**What the exercise asks:** Within the listing below, filter for "methods" and copy every matching line.

**Extracted records:**
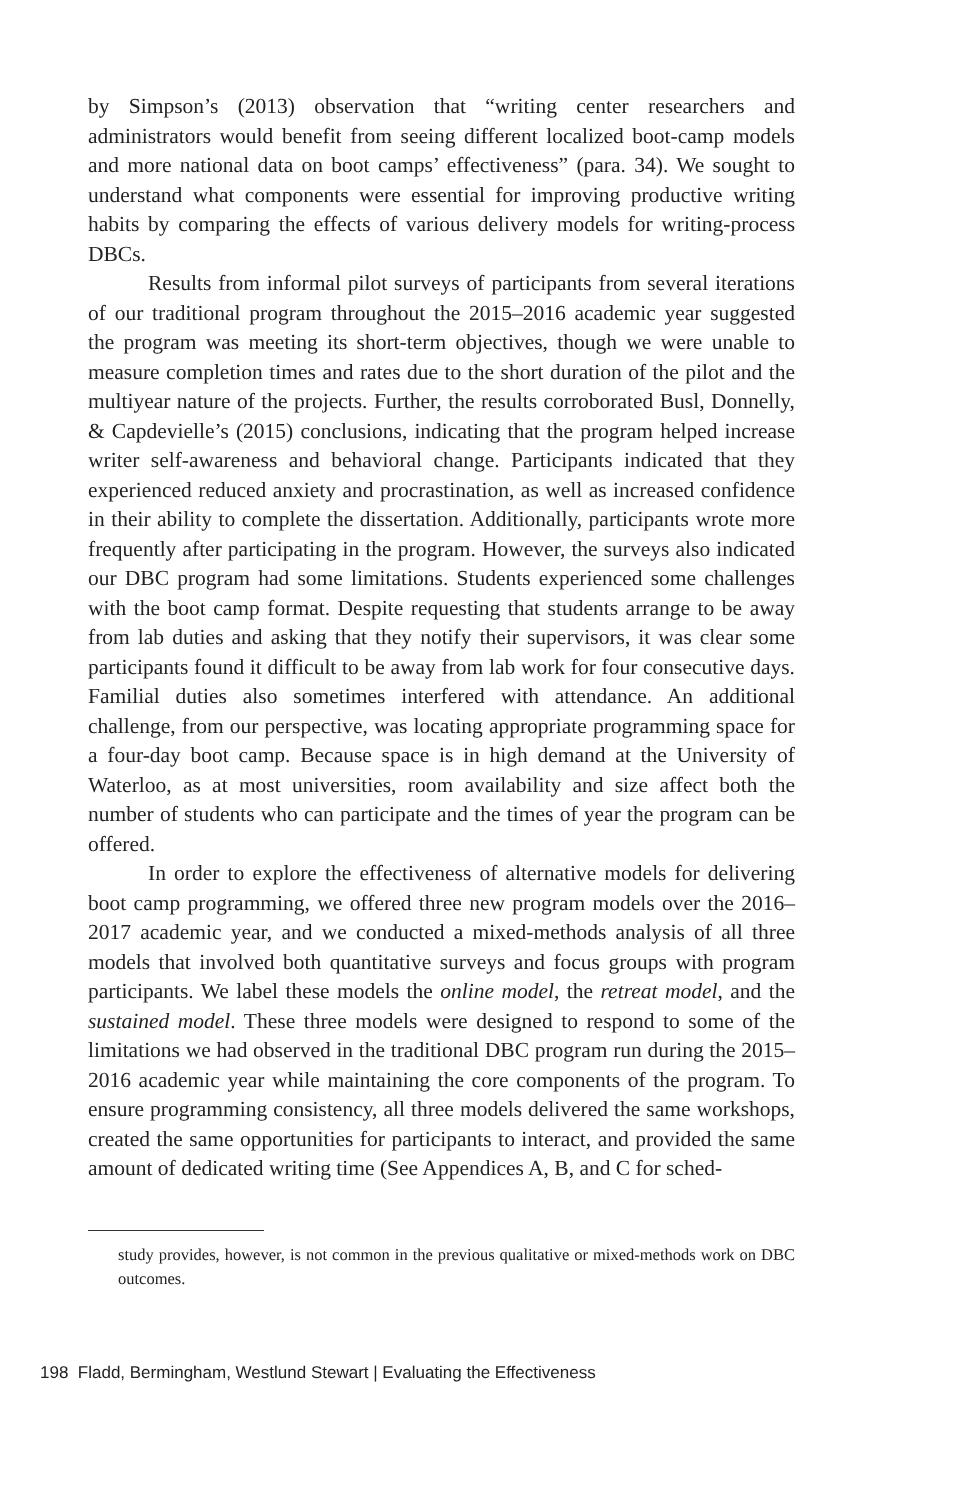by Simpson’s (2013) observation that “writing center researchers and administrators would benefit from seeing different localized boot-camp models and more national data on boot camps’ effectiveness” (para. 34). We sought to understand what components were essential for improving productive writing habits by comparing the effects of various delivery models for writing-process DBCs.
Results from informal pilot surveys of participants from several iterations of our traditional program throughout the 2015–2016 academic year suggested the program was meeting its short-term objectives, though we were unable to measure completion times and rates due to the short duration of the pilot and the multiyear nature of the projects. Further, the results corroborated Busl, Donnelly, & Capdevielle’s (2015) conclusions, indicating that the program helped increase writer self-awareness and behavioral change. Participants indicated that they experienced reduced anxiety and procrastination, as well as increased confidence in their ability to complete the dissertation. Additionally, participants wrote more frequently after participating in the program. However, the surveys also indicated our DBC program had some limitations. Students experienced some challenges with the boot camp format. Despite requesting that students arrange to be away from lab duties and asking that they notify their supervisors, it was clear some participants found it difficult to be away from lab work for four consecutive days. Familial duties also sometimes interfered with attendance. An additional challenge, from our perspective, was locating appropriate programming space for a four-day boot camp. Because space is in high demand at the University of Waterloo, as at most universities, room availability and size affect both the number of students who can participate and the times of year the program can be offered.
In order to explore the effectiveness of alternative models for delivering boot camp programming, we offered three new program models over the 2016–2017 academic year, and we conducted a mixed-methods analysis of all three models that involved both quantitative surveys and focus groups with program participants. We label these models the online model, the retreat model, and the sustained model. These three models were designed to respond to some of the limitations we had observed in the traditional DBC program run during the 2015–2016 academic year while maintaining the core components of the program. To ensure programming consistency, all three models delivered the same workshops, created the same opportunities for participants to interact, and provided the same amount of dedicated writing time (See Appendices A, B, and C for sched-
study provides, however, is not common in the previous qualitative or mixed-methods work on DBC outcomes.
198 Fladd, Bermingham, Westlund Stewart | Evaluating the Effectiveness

**Output for this exercise:**
In order to explore the effectiveness of alternative models for delivering boot camp programming, we offered three new program models over the 2016–2017 academic year, and we conducted a mixed-methods analysis of all three models that involved both quantitative surveys and focus groups with program participants. We label these models the online model, the retreat model, and the sustained model. These three models were designed to respond to some of the limitations we had observed in the traditional DBC program run during the 2015–2016 academic year while maintaining the core components of the program. To ensure programming consistency, all three models delivered the same workshops, created the same opportunities for participants to interact, and provided the same amount of dedicated writing time (See Appendices A, B, and C for sched-
study provides, however, is not common in the previous qualitative or mixed-methods work on DBC outcomes.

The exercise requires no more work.